The Chinese Government attached great importance to the Korean and Chinese units differing significantly from each other in formal terms. The Chinese People’s Volunteers received different troop designations, rank insignia and uniforms. Field letters from Korea were given their own troop cancellers (fig. 1), which differed from the Chinese field post letters (fig. 2).
The red Korean line – above – means (according to a somewhat awkward translation): “We’ll hammer the American invaders and bring them to death!” The red Korean line at the bottom means: “Korean People’s Army 5th Anniversary”. At the top in Chinese is the address, Xiaoti Village, Fengshan Township, 4th District, Wuyuan County, Jiangxi Province. The sender is at the bottom: Pioneer Unit, xx (handwriting illegible) Station, 7th District, Xingcheng County, Liaoxi Province (now Liaoning Province). Apparently the home address of the military unit was allowed to be given openly.
Normal soldiers’ letters were always free of postage in the Red Army/People’s Liberation Army. The freedom from postage meant that the letters had to be given to the officers. They checked that no military messages were passed on by the writers which could somehow be of use to the enemy if the letter fell into enemy hands.
The system was widely used, as shown by the envelope in Fig. 2, which was sent in 1951 without it having come directly from a warzone. But perhaps the PLA considered it was still at war as long as Taiwan, Tibet and a few small spots of the country were not yet fully under the control of the people’s government.
Of the type of envelope shown in figure 2, which are also referred to as “Korea Field Post Letters”, there are many covers known without the cancellations shown in fig.1. This concerns covers of the period of 1953-1956. At that time, there were still over a hundred thousand Chinese soldiers in Korea; guarding but no longer fighting, which is why there was certainly time to write letters.
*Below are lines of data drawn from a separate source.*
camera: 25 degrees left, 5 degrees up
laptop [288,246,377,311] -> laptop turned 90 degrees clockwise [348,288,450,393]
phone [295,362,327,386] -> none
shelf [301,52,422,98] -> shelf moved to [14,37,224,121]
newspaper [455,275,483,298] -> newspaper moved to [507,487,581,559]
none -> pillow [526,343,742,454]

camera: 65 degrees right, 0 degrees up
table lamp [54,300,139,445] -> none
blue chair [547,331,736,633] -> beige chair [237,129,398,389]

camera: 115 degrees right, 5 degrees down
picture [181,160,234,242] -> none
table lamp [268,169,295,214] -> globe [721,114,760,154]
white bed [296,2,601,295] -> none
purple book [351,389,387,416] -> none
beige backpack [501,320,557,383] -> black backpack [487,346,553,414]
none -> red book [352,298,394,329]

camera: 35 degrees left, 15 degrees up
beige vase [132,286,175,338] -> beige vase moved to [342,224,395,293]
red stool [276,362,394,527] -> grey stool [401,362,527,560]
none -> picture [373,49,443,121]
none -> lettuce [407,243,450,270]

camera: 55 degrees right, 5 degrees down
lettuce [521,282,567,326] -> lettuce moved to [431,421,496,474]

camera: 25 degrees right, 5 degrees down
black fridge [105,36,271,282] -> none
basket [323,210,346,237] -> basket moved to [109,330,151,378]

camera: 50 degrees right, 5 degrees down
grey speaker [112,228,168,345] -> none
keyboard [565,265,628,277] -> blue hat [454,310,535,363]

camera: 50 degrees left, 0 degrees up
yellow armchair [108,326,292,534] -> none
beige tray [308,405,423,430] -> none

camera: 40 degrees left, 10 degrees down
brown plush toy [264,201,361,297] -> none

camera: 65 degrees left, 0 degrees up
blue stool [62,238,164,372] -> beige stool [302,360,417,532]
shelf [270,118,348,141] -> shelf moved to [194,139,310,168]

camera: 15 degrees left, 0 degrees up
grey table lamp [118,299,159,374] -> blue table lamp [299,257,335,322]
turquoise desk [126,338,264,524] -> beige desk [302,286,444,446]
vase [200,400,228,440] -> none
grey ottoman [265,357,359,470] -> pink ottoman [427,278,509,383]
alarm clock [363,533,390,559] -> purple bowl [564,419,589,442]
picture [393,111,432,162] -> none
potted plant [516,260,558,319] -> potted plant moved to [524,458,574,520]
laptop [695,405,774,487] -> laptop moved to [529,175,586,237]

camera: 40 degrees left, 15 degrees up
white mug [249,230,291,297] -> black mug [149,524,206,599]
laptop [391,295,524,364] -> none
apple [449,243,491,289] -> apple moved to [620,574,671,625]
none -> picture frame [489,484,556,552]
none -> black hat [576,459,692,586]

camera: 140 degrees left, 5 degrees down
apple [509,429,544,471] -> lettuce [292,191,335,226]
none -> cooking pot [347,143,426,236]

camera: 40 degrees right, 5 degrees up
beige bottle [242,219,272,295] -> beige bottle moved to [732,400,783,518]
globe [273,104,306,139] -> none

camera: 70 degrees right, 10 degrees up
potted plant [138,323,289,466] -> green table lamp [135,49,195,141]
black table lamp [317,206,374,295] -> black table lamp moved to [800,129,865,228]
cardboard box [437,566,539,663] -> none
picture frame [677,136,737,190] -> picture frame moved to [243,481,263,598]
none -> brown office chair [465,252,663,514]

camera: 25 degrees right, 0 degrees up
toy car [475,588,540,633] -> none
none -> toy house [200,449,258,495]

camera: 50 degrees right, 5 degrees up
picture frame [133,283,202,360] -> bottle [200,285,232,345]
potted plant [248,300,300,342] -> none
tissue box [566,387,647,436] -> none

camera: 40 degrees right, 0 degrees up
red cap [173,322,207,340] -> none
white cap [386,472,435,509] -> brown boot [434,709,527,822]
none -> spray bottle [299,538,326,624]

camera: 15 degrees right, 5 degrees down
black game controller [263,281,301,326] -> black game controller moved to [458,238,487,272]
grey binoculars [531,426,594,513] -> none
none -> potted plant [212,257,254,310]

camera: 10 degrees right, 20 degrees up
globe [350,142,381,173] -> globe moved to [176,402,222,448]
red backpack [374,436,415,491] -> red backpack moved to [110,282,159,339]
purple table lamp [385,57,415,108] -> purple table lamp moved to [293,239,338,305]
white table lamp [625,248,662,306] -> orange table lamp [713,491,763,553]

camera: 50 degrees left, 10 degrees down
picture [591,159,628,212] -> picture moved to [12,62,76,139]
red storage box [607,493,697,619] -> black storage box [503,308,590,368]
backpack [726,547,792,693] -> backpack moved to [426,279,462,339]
In this respect, it is credible that many of these letters are actually from Korea. Unfortunately we don’t have any documentation from which we can conclude the location of a unit. That is why it is difficult to verify letters from the time in question as real Korean letters. Also, mentioning a location in a letter was strictly forbidden.
One should be quite happy if one finds a letter bearing Korean characters, such as the document in figure 1. It doesn’t look “philatelically inspired” but rather like it went through the same hard times as the people had to endure at the time.